## [Passage cité]
L'absence perpétuelle.

Œuvre : Dongni Hou.

 

 

 

 

 

   Chemin du jour.

 

   La vie est posée là devant soi, pareille à la promesse de l’aube. Il y a si peu à faire pour exister. Se lever, ouvrir la fenêtre sur le monde, regarder de ses yeux dilatés le jeu des formes, la nappe de brume qui tapisse la vallée, le trait rapide du pic-vert traversant la pliure d’air, voir le soleil écarter lentement ses rayons couleur corail au-dessus de la ligne d’horizon. Tout dans une sorte d’évidence naturelle qui adoucit le corps, régénère l’âme, ouvre le champ de la poésie. C’est à peine si l’on se rend compte de soi. C’est juste le balancement d’une palme dans un vent si imperceptible que l’on se croirait arrivé aux Pays des Songes, cette inimitable félicité qui vient à soi dès l’instant où la liberté le féconde comme un don unique. On espère. On vit dans la joie du moment à venir. On écoute le chant des oiseaux. On devine le murmure de la source entre les tapis de mousse verte. On cherche au creux de son corps ce qui voudrait bien s’éveiller à la juste mesure du jour, à tout ce qui réconforte et pénètre le coeur de son baume, de son pouvoir régénérateur. On est aux aguets, on surveille le moindre frémissement. L’irisation des picots sur la plaine ouverte de l’épiderme. L’infime mélodie suintant de l’ombilic pour dire le précieux de l’instant, son inimitable présence. On est au bord de soi comme l’onde sur le luxe du rivage, en attente de ses propres flux, de ses dépliements desquels se lèvera un monde, la possibilité d’un voyage, le singulier tremplin par lequel connaître les choses, en tutoyer la tunique de soie, en sentir les ailes de velours.

 

   Un fragment de réalité.

## [Consigne]
Condensez en deux phrases le passage cité ci-dessus.

## [Données étudiées]
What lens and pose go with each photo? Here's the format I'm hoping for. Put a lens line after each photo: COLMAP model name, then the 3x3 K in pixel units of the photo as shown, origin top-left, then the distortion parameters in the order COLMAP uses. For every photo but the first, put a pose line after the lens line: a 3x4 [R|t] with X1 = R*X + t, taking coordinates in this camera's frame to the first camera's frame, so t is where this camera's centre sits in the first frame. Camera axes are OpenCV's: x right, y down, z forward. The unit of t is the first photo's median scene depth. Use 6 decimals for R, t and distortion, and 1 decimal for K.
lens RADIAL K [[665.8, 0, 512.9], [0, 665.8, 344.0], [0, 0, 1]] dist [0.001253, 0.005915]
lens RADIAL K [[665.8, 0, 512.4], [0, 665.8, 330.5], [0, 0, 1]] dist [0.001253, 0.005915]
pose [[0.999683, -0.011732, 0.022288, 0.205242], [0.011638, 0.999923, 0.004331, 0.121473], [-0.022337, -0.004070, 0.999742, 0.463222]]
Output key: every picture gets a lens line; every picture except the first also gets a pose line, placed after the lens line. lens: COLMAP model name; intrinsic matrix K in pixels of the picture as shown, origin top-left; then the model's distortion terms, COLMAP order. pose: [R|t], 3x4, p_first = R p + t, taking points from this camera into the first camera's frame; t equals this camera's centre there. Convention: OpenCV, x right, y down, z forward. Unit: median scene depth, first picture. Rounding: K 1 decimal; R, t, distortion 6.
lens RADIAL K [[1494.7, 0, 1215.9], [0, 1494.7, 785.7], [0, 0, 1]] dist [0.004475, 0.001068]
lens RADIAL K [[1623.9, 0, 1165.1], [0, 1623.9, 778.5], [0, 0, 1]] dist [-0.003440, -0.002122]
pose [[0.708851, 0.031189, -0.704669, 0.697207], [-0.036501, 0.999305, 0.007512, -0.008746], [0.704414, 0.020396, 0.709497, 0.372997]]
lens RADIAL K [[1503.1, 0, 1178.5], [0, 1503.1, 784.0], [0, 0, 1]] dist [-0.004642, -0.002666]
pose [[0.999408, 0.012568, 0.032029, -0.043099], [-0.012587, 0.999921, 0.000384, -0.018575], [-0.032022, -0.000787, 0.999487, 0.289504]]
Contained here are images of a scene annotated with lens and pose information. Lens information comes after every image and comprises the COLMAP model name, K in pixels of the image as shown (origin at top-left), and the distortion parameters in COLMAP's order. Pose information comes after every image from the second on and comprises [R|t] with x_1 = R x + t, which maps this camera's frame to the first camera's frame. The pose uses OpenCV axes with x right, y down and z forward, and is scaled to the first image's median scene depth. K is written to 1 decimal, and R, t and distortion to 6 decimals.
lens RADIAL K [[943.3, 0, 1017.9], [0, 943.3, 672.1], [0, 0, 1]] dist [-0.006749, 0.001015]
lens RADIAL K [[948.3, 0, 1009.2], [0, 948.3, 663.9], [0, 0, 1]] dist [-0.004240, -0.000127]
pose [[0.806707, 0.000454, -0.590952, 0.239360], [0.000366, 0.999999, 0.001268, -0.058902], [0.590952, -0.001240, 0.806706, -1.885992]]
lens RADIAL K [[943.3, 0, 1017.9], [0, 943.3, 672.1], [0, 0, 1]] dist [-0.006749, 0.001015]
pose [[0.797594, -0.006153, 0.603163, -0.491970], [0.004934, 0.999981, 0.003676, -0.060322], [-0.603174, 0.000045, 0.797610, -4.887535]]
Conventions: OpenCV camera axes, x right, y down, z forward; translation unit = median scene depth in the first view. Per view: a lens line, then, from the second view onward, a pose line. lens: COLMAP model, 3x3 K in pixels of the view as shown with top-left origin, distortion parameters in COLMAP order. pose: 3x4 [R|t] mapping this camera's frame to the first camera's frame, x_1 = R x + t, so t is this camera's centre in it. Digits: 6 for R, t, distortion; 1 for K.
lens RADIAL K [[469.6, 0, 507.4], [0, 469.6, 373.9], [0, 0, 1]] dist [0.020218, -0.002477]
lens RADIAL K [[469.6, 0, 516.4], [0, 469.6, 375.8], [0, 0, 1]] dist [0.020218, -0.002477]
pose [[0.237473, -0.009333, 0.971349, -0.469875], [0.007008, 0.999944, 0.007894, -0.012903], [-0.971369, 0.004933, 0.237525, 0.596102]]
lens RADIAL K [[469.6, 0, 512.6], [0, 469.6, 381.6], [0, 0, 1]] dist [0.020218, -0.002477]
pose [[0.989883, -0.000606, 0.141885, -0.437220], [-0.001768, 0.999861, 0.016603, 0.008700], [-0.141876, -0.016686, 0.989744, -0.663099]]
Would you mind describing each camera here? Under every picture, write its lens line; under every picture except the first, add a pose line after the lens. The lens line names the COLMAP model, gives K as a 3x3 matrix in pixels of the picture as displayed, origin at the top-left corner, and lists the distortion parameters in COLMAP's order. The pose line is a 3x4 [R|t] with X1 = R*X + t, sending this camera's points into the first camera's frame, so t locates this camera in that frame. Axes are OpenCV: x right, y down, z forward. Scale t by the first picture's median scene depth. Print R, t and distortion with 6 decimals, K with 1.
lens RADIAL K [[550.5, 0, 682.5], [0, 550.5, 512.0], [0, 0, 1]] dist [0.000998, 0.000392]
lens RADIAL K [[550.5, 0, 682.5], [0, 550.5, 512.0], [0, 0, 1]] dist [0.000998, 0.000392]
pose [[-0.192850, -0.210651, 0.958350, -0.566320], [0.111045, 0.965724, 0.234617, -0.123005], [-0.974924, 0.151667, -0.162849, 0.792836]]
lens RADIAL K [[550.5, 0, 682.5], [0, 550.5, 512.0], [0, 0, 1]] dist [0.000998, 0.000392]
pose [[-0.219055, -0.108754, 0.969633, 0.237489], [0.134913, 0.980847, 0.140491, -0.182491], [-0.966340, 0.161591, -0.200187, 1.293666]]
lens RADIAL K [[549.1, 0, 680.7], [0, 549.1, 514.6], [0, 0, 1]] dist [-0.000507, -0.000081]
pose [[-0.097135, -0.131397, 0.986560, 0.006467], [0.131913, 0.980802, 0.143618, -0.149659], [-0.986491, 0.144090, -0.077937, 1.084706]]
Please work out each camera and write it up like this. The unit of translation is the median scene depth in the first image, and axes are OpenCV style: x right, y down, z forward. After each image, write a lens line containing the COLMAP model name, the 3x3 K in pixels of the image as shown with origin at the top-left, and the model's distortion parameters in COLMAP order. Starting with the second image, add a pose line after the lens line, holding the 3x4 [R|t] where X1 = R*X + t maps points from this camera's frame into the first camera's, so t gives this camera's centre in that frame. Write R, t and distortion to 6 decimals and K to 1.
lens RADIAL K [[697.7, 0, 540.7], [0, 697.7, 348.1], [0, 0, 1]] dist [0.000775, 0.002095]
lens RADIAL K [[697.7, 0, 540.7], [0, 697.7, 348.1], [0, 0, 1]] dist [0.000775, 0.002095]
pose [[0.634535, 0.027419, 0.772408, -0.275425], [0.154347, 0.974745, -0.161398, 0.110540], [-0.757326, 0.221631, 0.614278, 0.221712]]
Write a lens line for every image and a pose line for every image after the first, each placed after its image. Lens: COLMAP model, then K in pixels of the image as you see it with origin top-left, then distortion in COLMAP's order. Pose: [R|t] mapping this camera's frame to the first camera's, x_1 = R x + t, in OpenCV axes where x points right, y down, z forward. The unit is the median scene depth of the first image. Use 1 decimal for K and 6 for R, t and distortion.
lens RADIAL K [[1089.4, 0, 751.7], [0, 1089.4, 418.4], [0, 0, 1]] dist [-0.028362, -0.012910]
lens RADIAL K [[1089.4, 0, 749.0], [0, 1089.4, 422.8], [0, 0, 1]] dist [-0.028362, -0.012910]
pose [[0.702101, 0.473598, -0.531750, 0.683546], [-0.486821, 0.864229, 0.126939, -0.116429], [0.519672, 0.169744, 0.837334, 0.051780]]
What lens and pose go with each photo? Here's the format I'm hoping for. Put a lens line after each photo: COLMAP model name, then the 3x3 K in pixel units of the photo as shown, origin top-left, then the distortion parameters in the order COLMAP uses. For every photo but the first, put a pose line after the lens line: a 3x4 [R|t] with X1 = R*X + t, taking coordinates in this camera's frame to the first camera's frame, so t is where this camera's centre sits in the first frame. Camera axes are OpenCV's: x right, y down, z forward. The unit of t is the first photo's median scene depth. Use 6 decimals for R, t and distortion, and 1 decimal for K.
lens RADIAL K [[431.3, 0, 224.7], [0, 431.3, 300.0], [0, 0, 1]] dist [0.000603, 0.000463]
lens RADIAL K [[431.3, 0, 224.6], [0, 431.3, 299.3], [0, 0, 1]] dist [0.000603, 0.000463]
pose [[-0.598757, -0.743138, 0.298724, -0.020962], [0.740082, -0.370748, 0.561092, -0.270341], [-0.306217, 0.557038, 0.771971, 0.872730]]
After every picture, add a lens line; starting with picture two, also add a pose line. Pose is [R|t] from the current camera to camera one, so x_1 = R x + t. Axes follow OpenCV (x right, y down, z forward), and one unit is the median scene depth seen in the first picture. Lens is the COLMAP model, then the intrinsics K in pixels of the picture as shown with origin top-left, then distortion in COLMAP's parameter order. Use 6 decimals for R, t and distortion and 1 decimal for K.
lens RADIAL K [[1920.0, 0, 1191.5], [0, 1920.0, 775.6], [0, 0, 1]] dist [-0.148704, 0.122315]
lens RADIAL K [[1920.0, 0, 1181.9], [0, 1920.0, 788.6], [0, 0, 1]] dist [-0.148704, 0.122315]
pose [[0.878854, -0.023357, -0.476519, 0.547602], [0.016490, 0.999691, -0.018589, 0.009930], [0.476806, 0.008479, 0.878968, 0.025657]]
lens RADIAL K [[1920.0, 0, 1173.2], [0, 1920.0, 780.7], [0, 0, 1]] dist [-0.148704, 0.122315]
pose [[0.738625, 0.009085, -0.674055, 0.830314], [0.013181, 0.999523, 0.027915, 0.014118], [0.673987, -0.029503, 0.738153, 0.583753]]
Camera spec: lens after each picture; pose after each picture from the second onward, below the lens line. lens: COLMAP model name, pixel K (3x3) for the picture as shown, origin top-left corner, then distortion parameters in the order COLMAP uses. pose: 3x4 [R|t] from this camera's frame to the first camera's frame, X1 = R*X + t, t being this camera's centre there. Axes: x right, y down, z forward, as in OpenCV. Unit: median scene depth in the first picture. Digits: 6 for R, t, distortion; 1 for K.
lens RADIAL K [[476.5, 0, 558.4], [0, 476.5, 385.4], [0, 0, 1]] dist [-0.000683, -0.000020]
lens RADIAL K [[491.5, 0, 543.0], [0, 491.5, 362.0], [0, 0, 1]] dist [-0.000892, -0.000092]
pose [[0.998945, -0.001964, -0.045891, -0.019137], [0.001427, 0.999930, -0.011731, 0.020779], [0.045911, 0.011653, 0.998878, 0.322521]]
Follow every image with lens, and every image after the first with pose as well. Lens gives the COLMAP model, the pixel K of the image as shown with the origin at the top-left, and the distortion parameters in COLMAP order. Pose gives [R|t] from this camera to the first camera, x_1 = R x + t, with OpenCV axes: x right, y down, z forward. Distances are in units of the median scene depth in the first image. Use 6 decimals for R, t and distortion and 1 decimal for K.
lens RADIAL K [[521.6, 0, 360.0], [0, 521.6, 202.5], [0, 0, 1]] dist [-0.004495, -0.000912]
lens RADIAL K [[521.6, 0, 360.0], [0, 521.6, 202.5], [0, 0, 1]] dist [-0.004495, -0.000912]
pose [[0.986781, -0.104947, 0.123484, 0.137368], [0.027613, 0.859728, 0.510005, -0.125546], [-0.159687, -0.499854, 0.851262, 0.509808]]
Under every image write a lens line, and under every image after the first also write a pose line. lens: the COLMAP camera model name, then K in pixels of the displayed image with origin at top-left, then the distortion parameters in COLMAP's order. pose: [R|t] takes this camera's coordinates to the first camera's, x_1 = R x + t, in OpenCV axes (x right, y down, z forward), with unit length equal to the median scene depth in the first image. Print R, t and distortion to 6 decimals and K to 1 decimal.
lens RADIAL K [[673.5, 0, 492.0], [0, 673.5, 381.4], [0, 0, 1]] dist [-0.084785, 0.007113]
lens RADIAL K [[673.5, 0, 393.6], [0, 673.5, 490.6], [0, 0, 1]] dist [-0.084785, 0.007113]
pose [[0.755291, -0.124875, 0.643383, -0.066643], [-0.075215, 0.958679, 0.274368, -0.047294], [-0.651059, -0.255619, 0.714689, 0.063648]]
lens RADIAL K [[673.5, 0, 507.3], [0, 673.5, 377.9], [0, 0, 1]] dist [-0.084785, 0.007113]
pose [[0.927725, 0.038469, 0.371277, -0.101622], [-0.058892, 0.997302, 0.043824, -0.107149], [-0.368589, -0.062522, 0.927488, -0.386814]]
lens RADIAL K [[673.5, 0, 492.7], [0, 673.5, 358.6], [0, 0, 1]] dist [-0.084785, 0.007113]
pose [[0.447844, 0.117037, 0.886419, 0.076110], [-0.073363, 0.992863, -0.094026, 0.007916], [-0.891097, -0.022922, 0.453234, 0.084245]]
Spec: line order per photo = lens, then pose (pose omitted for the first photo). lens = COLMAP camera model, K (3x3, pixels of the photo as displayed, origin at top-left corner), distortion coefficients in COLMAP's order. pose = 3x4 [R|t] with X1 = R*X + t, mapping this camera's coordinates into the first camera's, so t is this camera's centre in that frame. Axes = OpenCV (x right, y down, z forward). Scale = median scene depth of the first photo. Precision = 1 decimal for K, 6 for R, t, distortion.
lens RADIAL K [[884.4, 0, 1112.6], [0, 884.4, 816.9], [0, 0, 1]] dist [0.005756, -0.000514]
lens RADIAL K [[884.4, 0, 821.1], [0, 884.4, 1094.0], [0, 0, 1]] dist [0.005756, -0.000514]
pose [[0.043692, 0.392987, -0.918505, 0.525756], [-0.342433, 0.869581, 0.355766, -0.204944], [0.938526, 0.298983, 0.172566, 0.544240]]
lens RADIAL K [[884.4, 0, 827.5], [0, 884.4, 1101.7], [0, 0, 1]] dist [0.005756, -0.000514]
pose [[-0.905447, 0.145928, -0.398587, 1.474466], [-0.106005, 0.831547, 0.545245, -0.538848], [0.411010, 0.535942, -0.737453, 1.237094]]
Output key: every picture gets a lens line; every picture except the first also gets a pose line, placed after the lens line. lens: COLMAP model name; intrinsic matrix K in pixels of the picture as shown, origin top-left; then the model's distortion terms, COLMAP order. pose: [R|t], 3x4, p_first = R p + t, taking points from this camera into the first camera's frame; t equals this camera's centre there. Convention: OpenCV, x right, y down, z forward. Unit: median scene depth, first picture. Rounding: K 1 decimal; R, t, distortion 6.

## [Réponse attendue]
La vie y est posée devant soi comme la promesse de l'aube, et il suffit de peu pour exister : se lever, ouvrir la fenêtre sur le monde, regarder la brume, le pic-vert et le soleil qui se lève. On espère, on écoute les oiseaux et la source, on guette le moindre frémissement du corps, au bord de soi, en attente de ses propres flux d'où se lèvera un monde.